Problem description> Skip the pictures, and retype the data below in full, exactly.

Data to process>
● ● ●
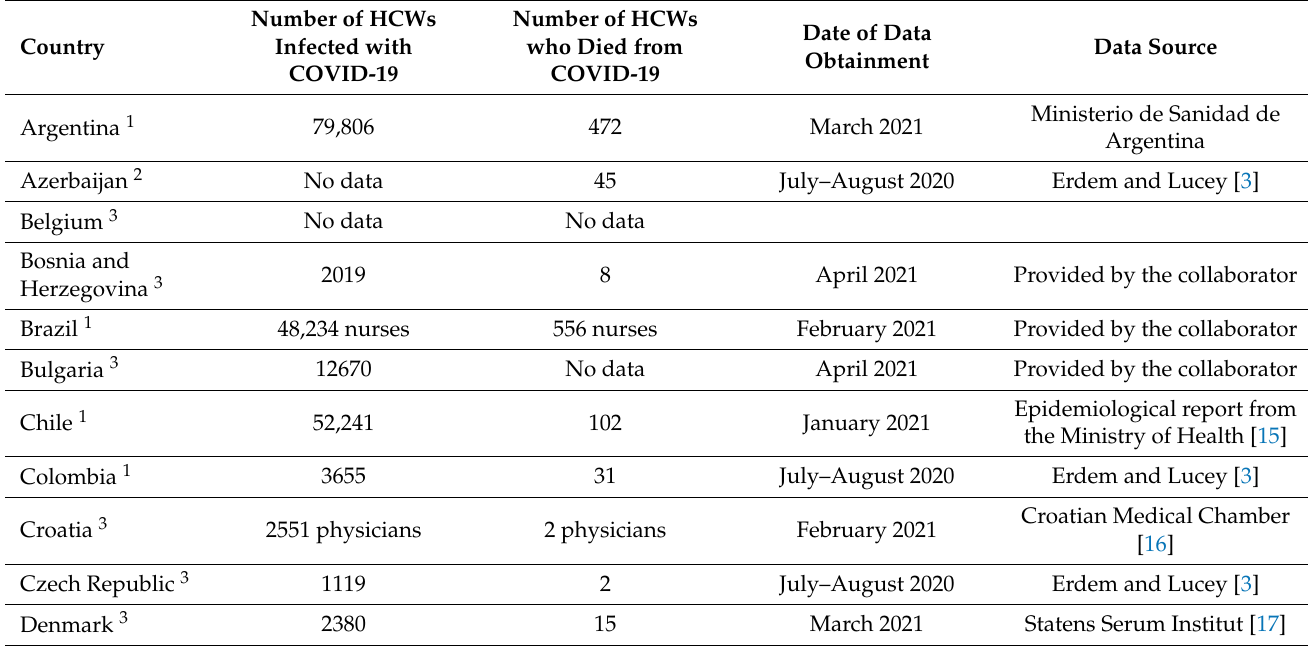
Table 2. The number of healthcare workers (HCWs) who were infected with COVID-19 and the number of HCWs who died from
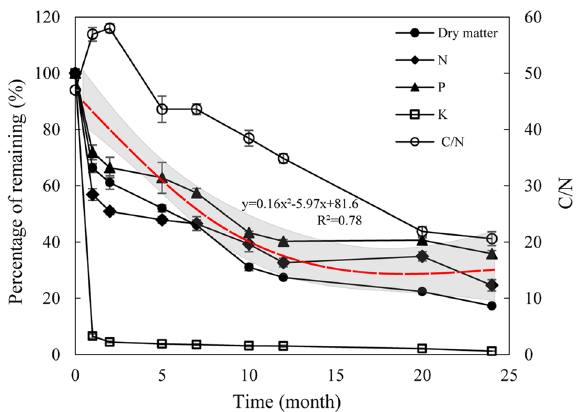
Figure 1. Dynamics of dry matter, N, P, K and C/N in straw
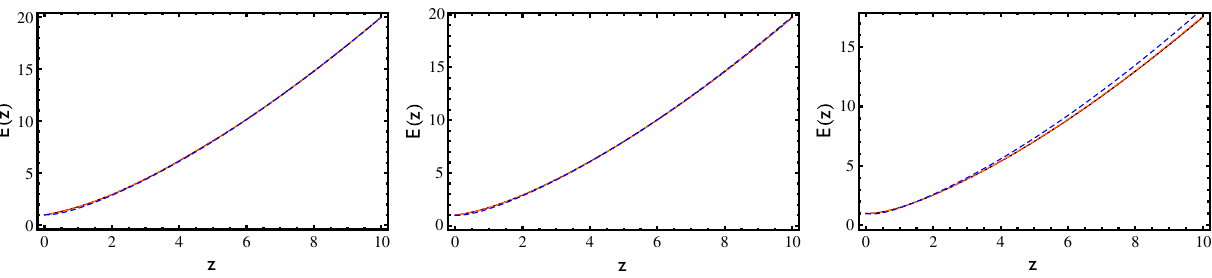
Fig. 2 The effects of the perfect EoS of DE ω on the dimensionless the cases of η = 0 . 003 , 0 . 03 , 0 . 3 and the solid (red), dotted (black), Hubble parameter E ( z ) for different values of bulk viscosity coefficient dash-dotted (orange) and dashed (blue) lines correspond to the case of η in the V ω DE model. From left to right, fixing (cid:11) = 0 . 3, we consider ω = 0, − 1.005, − 1.05 and − 1.5, respectively m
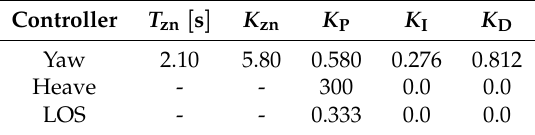
Table 5. PID parameters for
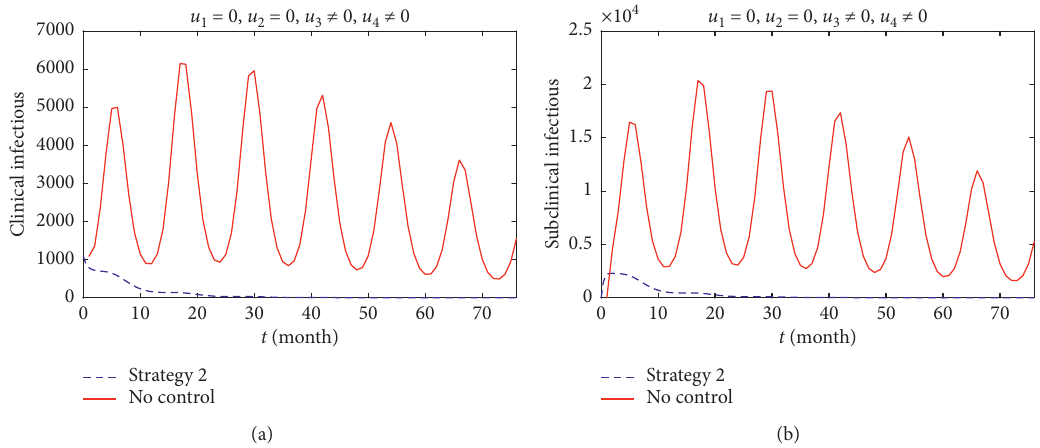
Figure 7: The time-series plots of I (a) and L (b) without (red line) and with (blue line) control Strategy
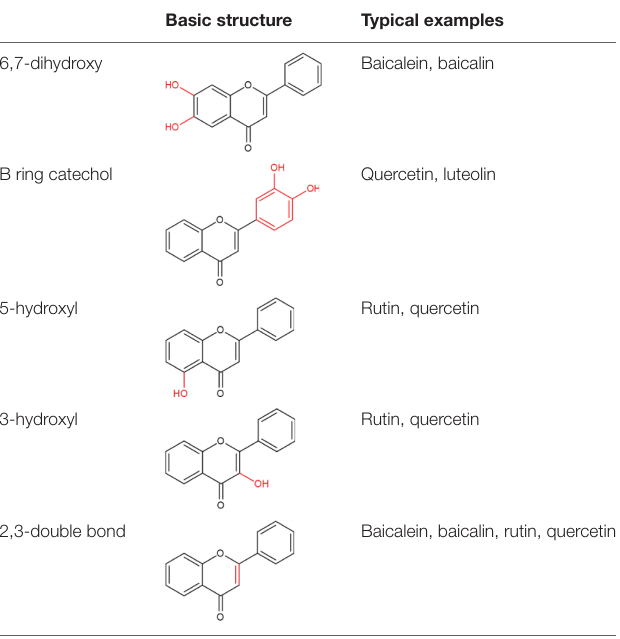
TABLE 2 | Iron binding sites of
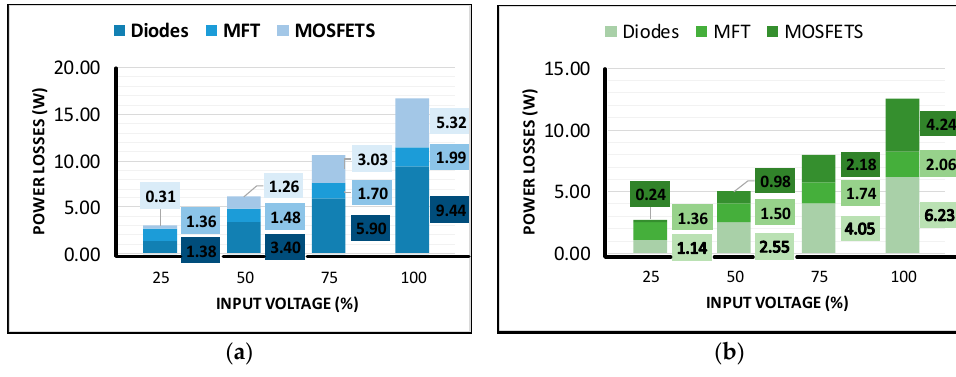
Figure 14. Percentage of losses in the converter of ( a ) 2L and ( b ) 3L.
● ● ●
Answer>
Table 2. The number of healthcare workers (HCWs) who were infected with COVID-19 and the number of HCWs who died from
Figure 1. Dynamics of dry matter, N, P, K and C/N in straw
Fig. 2 The effects of the perfect EoS of DE ω on the dimensionless the cases of η = 0 . 003 , 0 . 03 , 0 . 3 and the solid (red), dotted (black), Hubble parameter E ( z ) for different values of bulk viscosity coefficient dash-dotted (orange) and dashed (blue) lines correspond to the case of η in the V ω DE model. From left to right, fixing (cid:11) = 0 . 3, we consider ω = 0, − 1.005, − 1.05 and − 1.5, respectively m
Table 5. PID parameters for
Figure 7: The time-series plots of I (a) and L (b) without (red line) and with (blue line) control Strategy
TABLE 2 | Iron binding sites of
Figure 14. Percentage of losses in the converter of ( a ) 2L and ( b ) 3L.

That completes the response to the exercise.